27.02.2007 | 13:03 Uhr |

Der französische Analyst Andreas Pfeiffer hält die Benutzeroberfläche von Windows Vista für einen Rückschritt gegenüber der von Windows XP.

Pfeiffer wertet Betriebssysteme anhand ihrer so genannten User Interface Friction (UIF), der "Reibung", die das System dem Anwender bei der Bedienung des Computers entgegen setzt. Windows XP habe sich diesbezüglich gegenüber Windows 98 verbessert, aber noch nicht die geringe Reibung des Mac-OS X erreicht, meint Pfeiffer.
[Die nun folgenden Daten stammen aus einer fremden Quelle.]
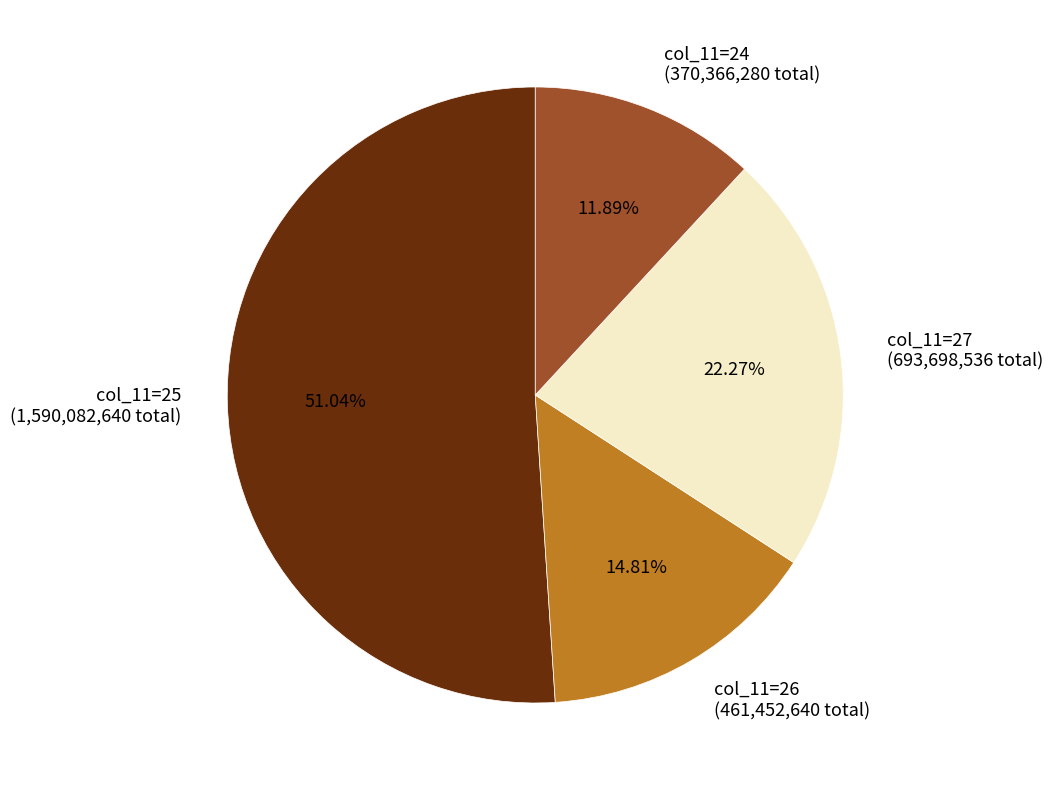

Which has a higher value, col_11=26 (461,452,640 total) or col_11=24 (370,366,280 total)?

col_11=26 (461,452,640 total)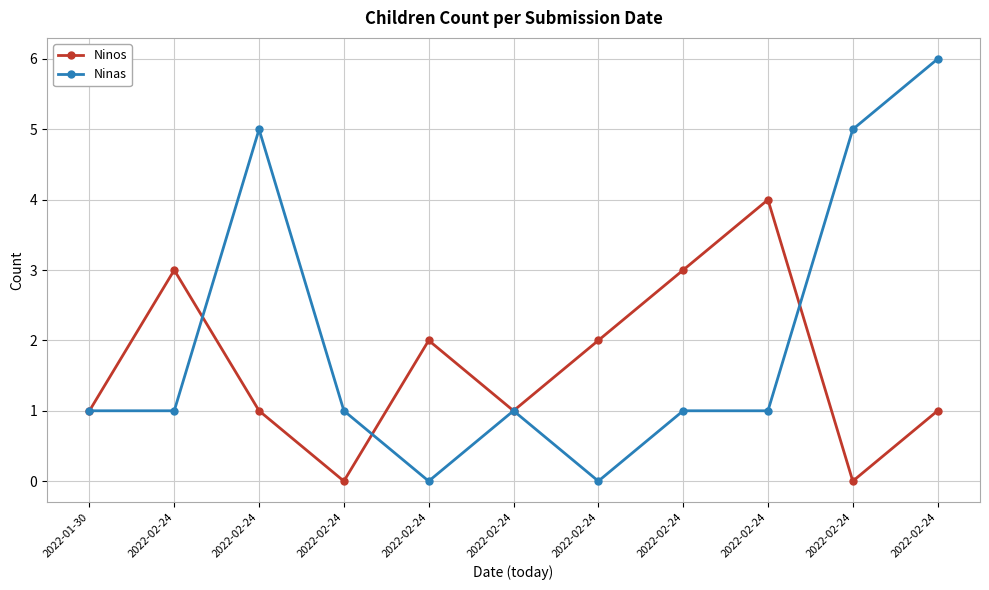

Is this an area chart (filled region under the line)?

No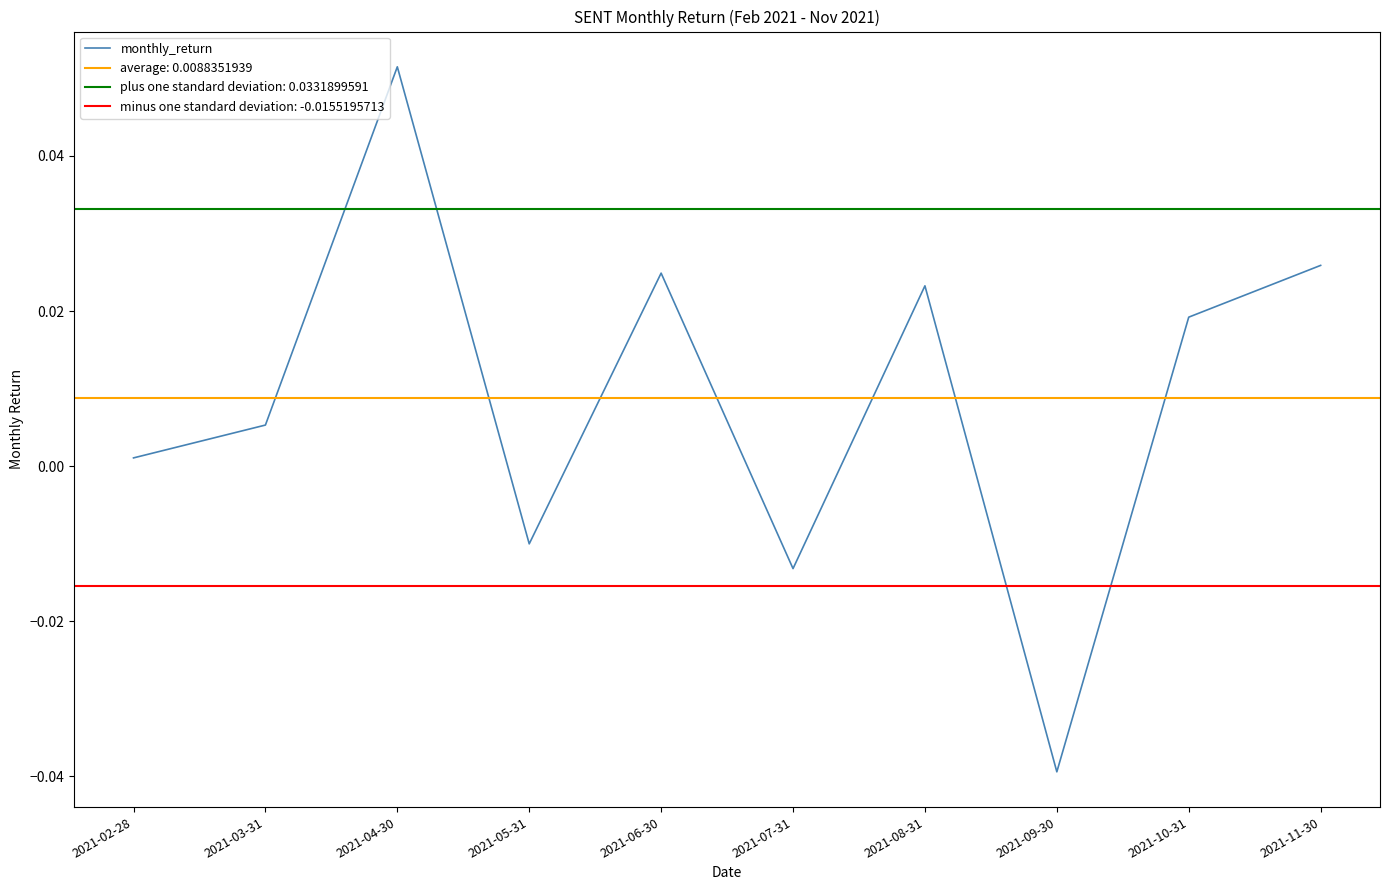

How many values are below 0?

3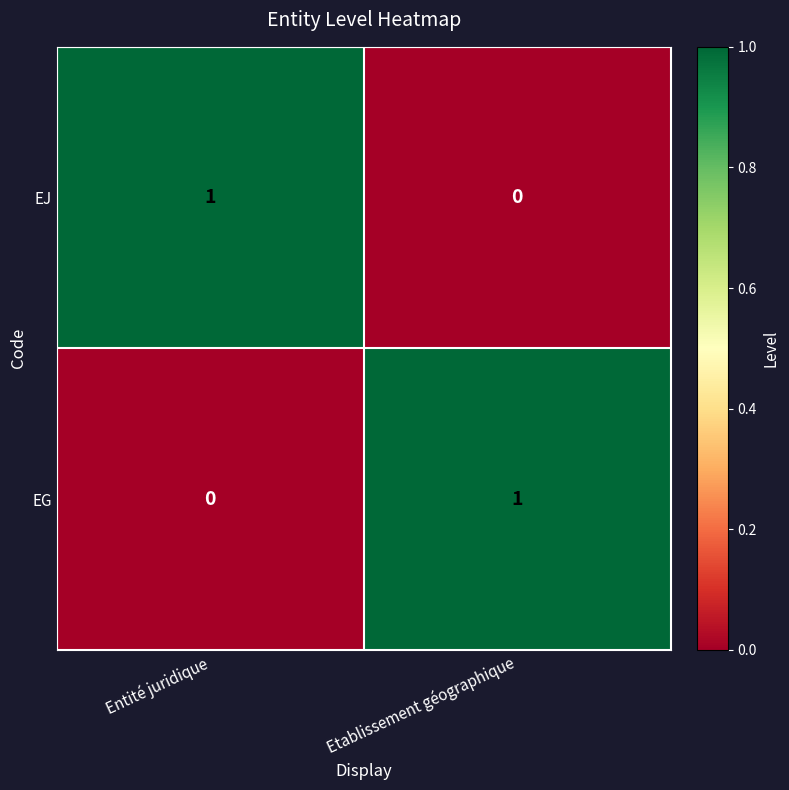

At Entité juridique, list the series in order from smallest to largest.

EG, EJ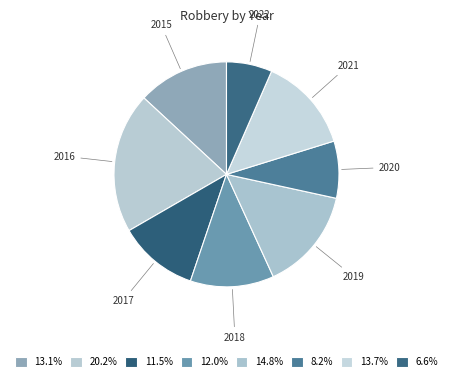

Is 2021 the majority of the pie?

No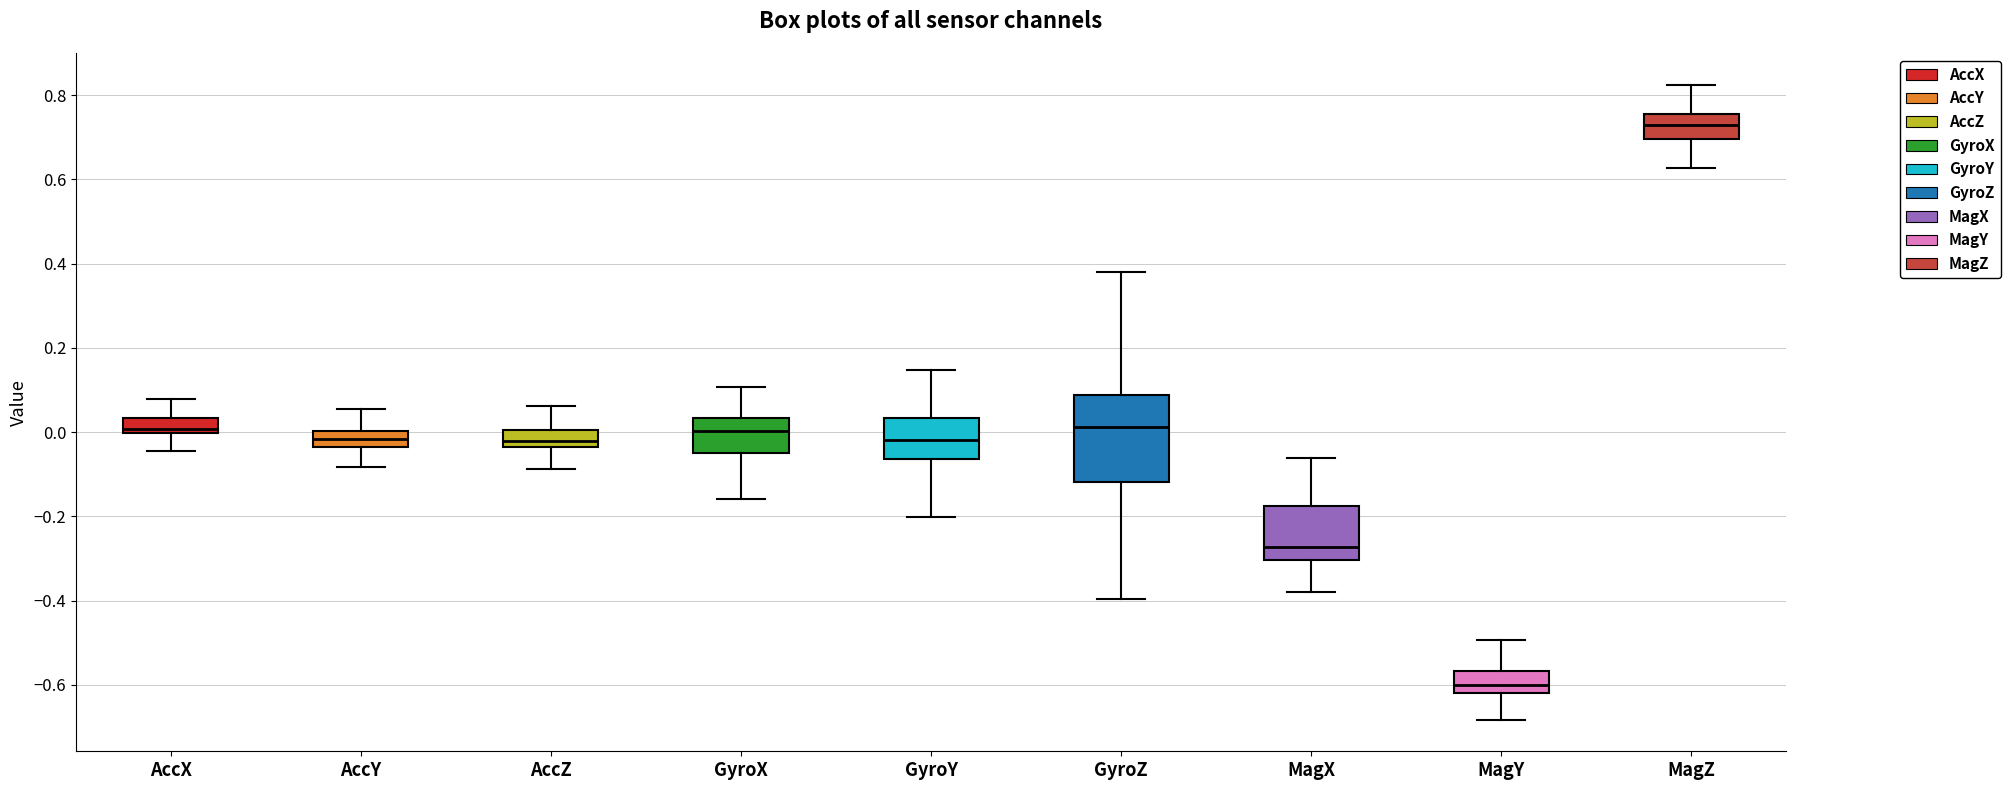

Comparing the boxes themselves (not the whiskers), which one is the tallest?

GyroZ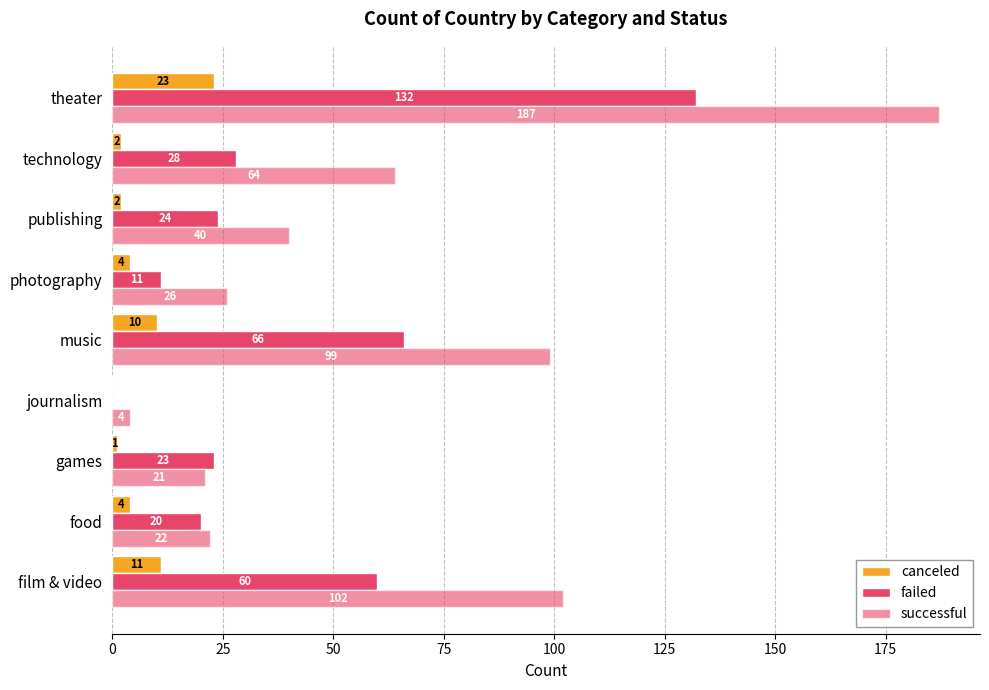

Which series has the largest total across all categories?

successful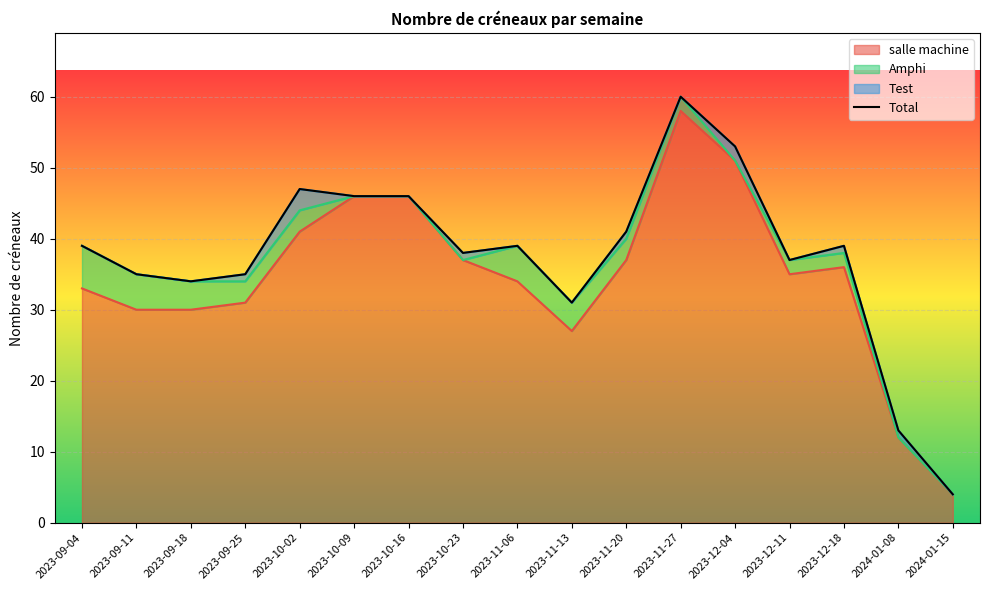

Which label corresponds to the smallest value in the chart?

2024-01-15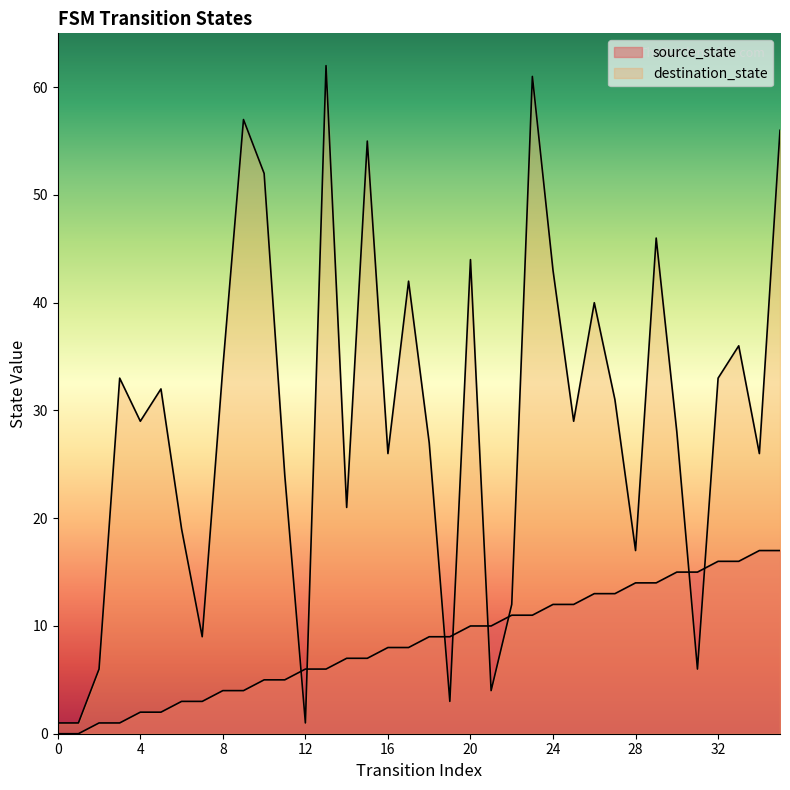

Where do destination_state and source_state first cross each other?

11 and 12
Windows Vista hingegen sei ein Rückschritt in Richtung Windows 98. Seine Wertung macht Pfeiffer etwas an Menü-Latenzen fest, der zeit, die das System braucht, um ein Menü auf dem Bildschirm zu präsentieren. In Windows Vista geschehe das nicht sofort, erklärt Pfeiffer in seiner am Montag veröffentlichten Untersuchung. "Das ist keine Frage der Rechnerleistung, sondern des Designs," kritisiert Pfeiffer. Die Bremse ist rasch ausgemacht: Der neue Grafiklayer Aero. In Standard-Benchmarks, in denen Pfeiffer misst, wie lange es dauert, Ordner zu öffnen oder Dateien zu löschen, arbeite Vista rund 14 Prozent langsamer als XP, wenn Aero lief. Bei der Maus-Präzision schneidet Vista gar um 30 Prozent schlechter ab als der Vorgänger. Im neuen System fänden es Anwender wesentlich schwerer, mit der Maus präzise auf ein Untermenü zu klicken. Schaltet man Aero ab und kehrt zum klassichen Look-and-Feel zurück, verbessere sich das System immerhin bei der Menü-Latenz, andere Werte blieben jedoch gleich schlecht und weit von denen von Mac-OS X entfernt.